Another approach is reimbursing doctors and hospitals more for providing higher value care rather than simply reimbursing based on the volume of care, Elmendorf continued. Conrad interrupted, saying he is particularly interested in that approach. “If you reimbursed based on the number of procedures, you’re going to get a lot of procedures,” Conrad said. Elmendorf said that one tactic is to put doctors on the payroll and to pay them salaries. That results in “30 percent less health care,” he said.

If doctors practice independently, “bonus-eligible organizations” could be formed in which doctors figure out how to work together to provide more efficient care, sharing resulting savings with the government in the case of treating Medicare patients for example.

Conrad said he is “intrigued” by the idea of paying such incentives to doctors. “I think we’ve got to have a carrot approach here, to make it attractive for them so they are in on the solution and they feel that they’re being treated fairly,” he said.

In his testimony, Elmendorf expressed skepticism about big savings from a variety of approaches to reining in costs, including better preventive care and wider use of health information technology. That drew a tough line of questioning from Sen. Sheldon Whitehouse, D-R.I., who said CBO analyses do not take into account the effects of varying approaches “interacting dynamically.” Whitehouse drew a parallel to a toaster, a plug and a piece of bread. The three by themselves have no impact but if the bread is put in the toaster and the toaster is plugged in, the result is toast. Similarly, if doctors and hospitals have financial incentives to use health information technology, the result is major savings on health costs, Whitehouse suggested.

“I agree completely with your concerns,” Elmendorf responded, adding that CBO in many cases must make cost impact estimates based on “weak evidence. “I don’t think our numbers should be the ultimate determinants” of what lawmakers vote for or against, he said.

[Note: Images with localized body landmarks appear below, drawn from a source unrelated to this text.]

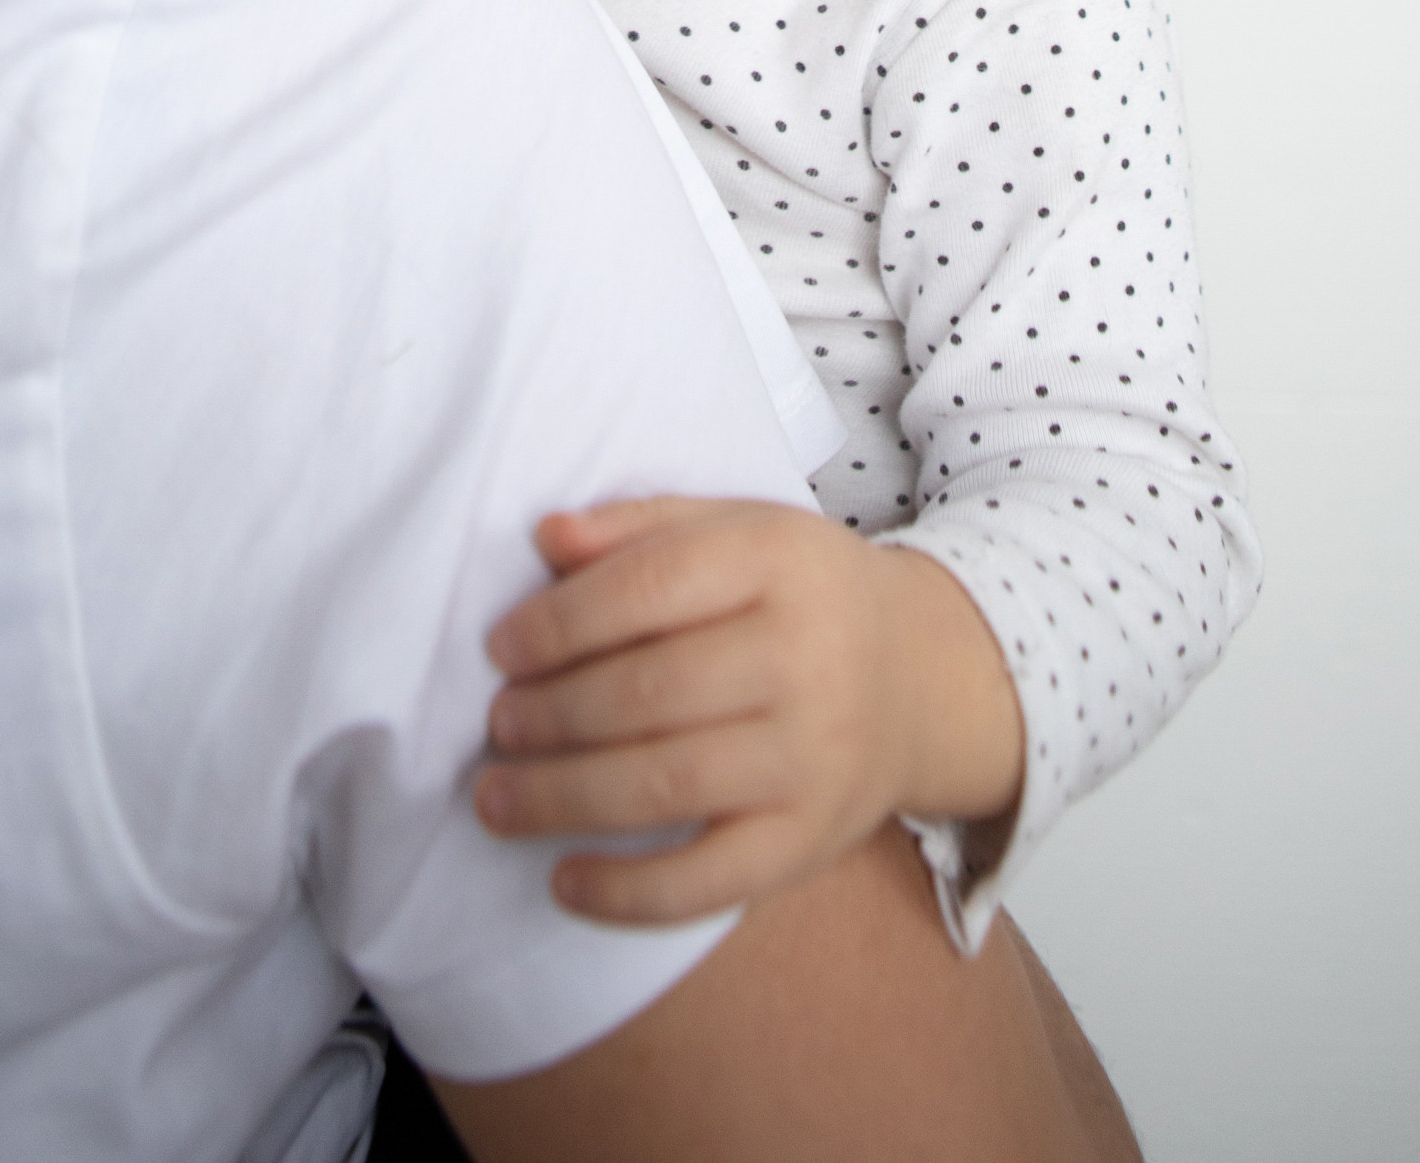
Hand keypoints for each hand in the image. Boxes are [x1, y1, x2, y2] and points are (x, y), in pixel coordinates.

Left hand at [473, 496, 1024, 925]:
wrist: (923, 680)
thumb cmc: (802, 596)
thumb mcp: (742, 529)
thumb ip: (643, 526)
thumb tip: (545, 538)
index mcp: (781, 561)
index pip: (652, 586)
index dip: (561, 621)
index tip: (501, 649)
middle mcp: (804, 659)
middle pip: (650, 692)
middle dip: (551, 714)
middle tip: (496, 725)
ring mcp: (811, 759)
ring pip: (665, 785)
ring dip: (561, 798)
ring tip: (495, 797)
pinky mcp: (809, 843)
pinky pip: (707, 883)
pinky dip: (625, 893)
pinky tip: (563, 882)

He agreed with Whitehouse that lawmakers must take “leaps of faith” in assembling a cost control strategy but said “our expertise could be very valuable in judging what leaps to take.” Elmendorf endorsed trying “a set of things” instead of relying on a single “silver bullet,” saying some elements could be “duds” while others work out better than expected.

Widening Coverage

Elmendorf said the nation could obtain “near universal coverage” by pooling together people with high and low risks of incurring health costs, offering subsidies to make insurance affordable to families with lower incomes and mandating that individuals carry coverage or by creating a process to simplify enrollment in health plans. Achieving universal coverage based on subsidies alone would be expensive because they would have to cover a big chunk of premium costs, he said. Without changes in policy, the number of uninsured will rise from at least 45 million in 2009 to 54 million in 2019, he said.

Wyden took heart form Elmendorf’s testimony. Without commenting specifically on Wyden’s plan, it suggested that his approach to funding universal coverage might generate growing savings. The CBO has scored the cost of the Wyden plan, which adjusts the exclusion of employer-paid premiums, as budget-neutral. Elmendorf observed in his testimony that savings from eliminating or adjusting the current tax exclusion “would grow steadily because the revenue losses that stem from that exclusion are rising at the same rate as health care costs.”

Conrad said the Wyden proposal is a “real contribution” because of its CBO scoring. But he added after the hearing that there are “real issues” with the Wyden plan, expressing concern about its impact on employer-based health insurance.